## EXERCISE
Return all lines below containing the word "preocuparte".

## MATERIAL FOR THIS EXERCISE
►

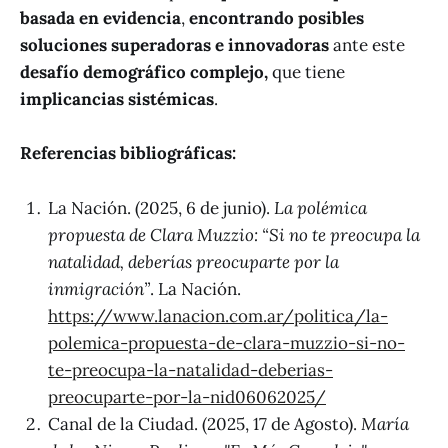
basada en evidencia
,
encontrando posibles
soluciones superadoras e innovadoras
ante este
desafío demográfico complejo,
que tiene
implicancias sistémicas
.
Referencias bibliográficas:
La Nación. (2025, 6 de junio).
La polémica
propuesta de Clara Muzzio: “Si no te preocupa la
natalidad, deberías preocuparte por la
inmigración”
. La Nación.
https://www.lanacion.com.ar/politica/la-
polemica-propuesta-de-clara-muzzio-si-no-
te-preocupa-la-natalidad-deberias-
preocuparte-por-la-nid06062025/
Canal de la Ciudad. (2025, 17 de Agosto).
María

◄
►

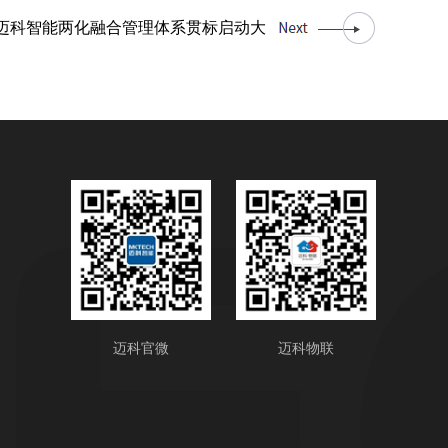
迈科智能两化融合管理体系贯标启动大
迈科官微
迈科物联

◄

## RESPONSE
natalidad, deberías preocuparte por la
preocuparte-por-la-nid06062025/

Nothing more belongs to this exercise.